Input buffer time in this game is inexplicably long. You can execute a dragon when you block someone’s attack and it’ll come out a full second later. This makes the game feel sluggish, almost turn based. It’s especially hideous when you realise you executed a special too early and expect it to fail, line up a different special for the exact time of block release, and then suddenly the dragon comes out of nowhere. Cognitive dissonance ahoy!
The animations vary between very nice and attrocious. So much of Ryu’s animation set is just horrible. I’ll leave the discussion of the game’s art style for another time, but I’ll take a parting shot: Ryu looks like he’s been repeatedly backed over by a truck followed by a tissue-rejected face transpant from someone with the rage. What pot/crack/ego trip were the art team on when they decided on hilarious scary and hurt faces for the characters? If you’re taking this much creative license with the source material’s history then it’s clear you’re only using the Street Fighter name for brand recognition and sales.

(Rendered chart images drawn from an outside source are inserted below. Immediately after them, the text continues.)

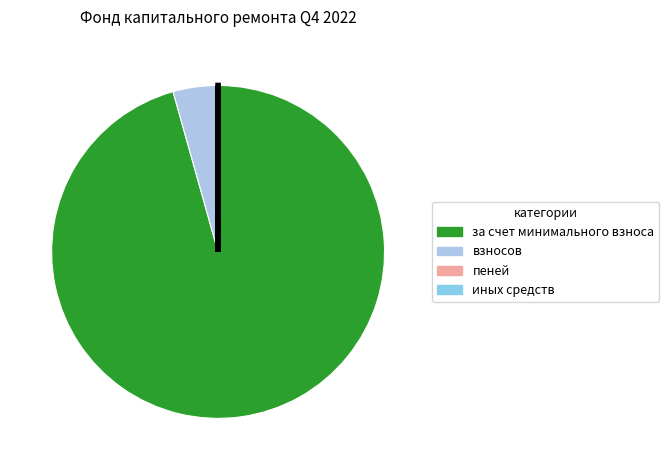

Is it true that за счет минимального взноса is 96% of the pie?

True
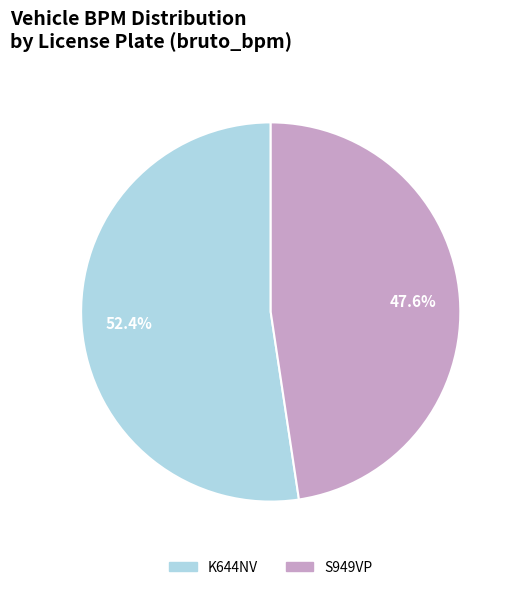

Between K644NV and S949VP, which is larger?

K644NV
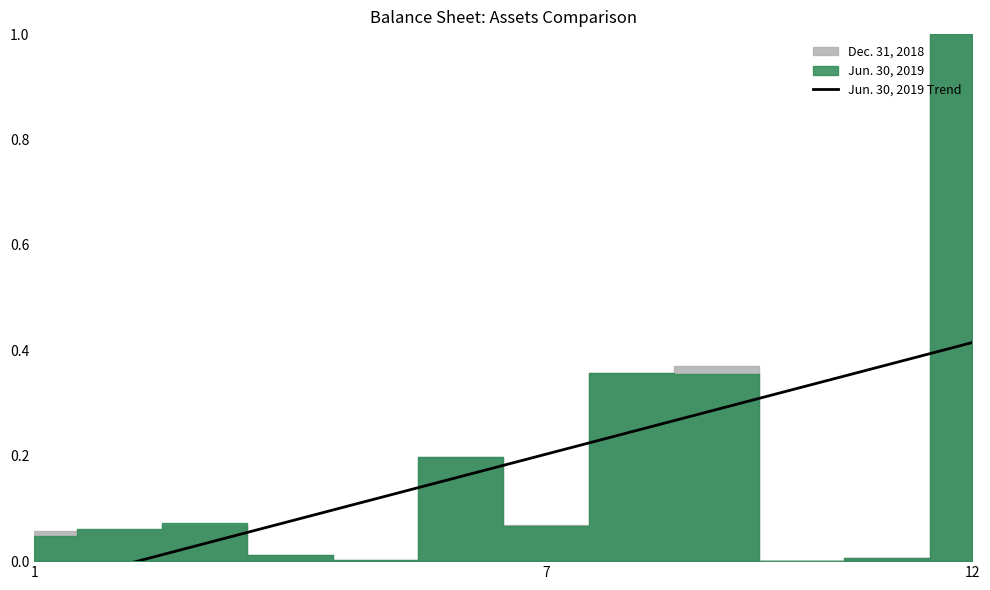

Is this an area chart (filled region under the line)?

No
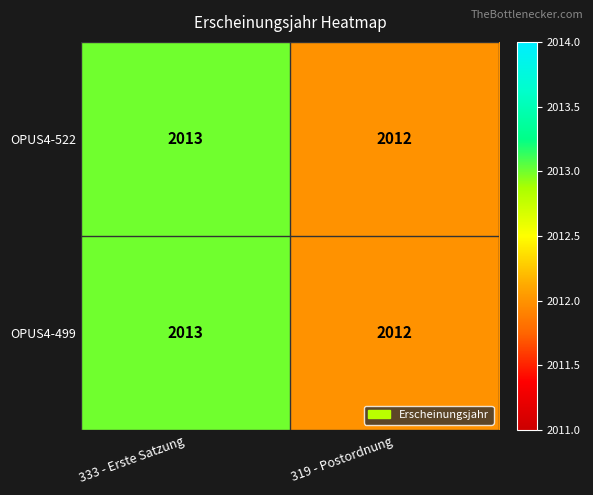

What is the approximate value of OPUS4-522 at 333 - Erste Satzung?

2013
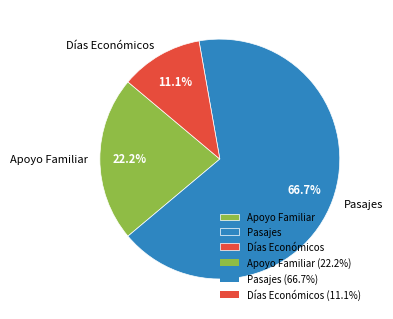

To the nearest percent, what is the combined percentage of Días Económicos and Pasajes?

78%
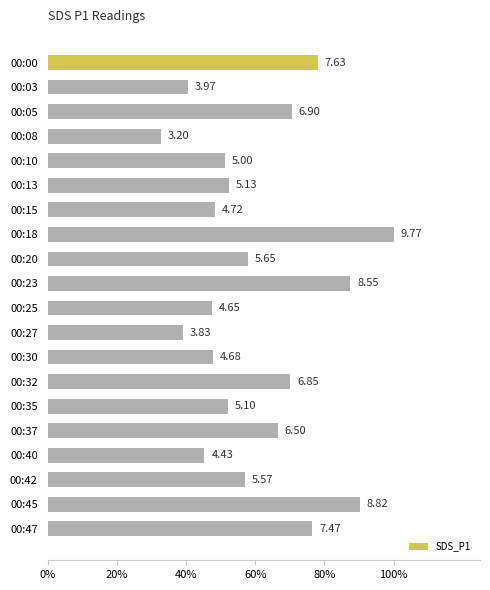

Does the chart contain stacked bars?

No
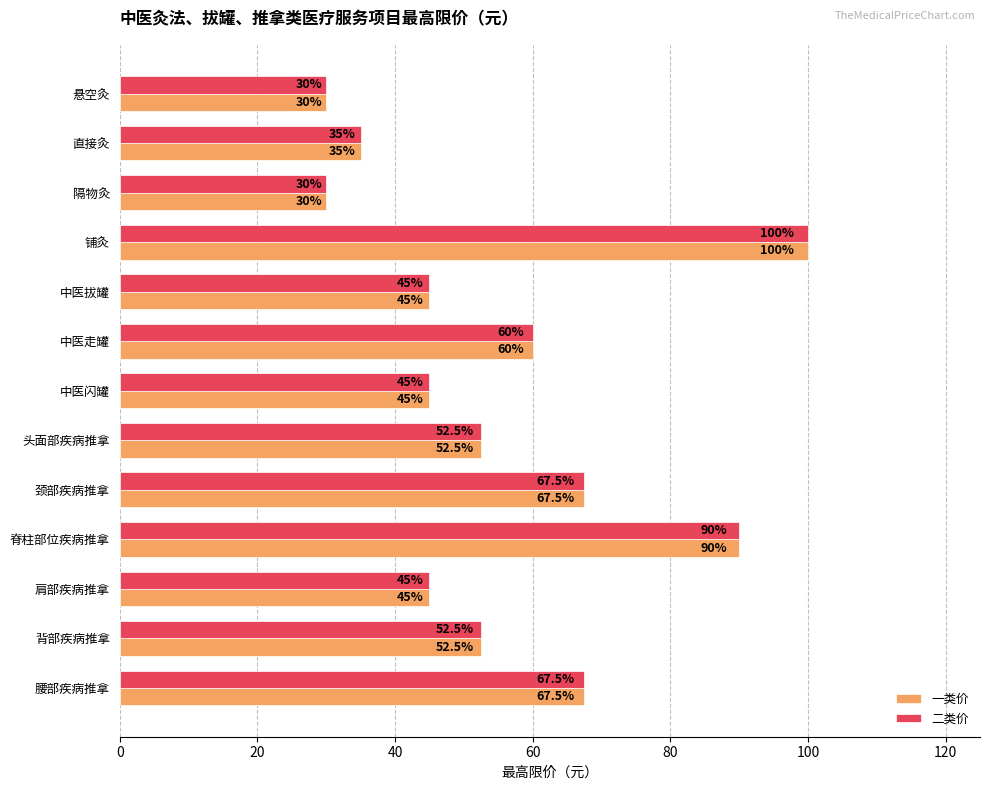

How many series are shown in this chart?

2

Everything with exception of crouching strong takes two minutes to come out. Crouching strong on the shotokan characters has a hit priority higher than God. I wish I could turn hitboxes on to see what the deal is with certain moves. Smooth animation DOES NOT WORK FOR STREET FIGHTER. Leave it for something like Soul Calibur that has a suitable collision system. When you kick a foot out, when does that foot switch from bounding-box to hit-box? (For those comfortable with Mugen terminology, when does it go from just CLSN2 to CLSN1?) There’s no telling at 60 fps. I can’t make timing decisions in this situation. Maybe that’s why they willingly b0rked the timing so much; just throw things out early, and hope you don’t cross collision boxes and trade damage.
Since when you can combo two crouching strongs? What the fuck? Next we’ll be connecting two standing fierces in a row as long as you can get the milisecond timing exact. Why be so exact with timing in this case and screw it up everywhere else?
There’s more innovation and system depth in one of P.O.T.S’ characters than in this entire game. It’s a sluggish wankathon of technically accomplished yet painfully ugly VFX with a bizarrely lopsided subset of previous SF game system features and I wish the review industry had correctly trashed it instead of bowing to the almighty series comeback marketing machine.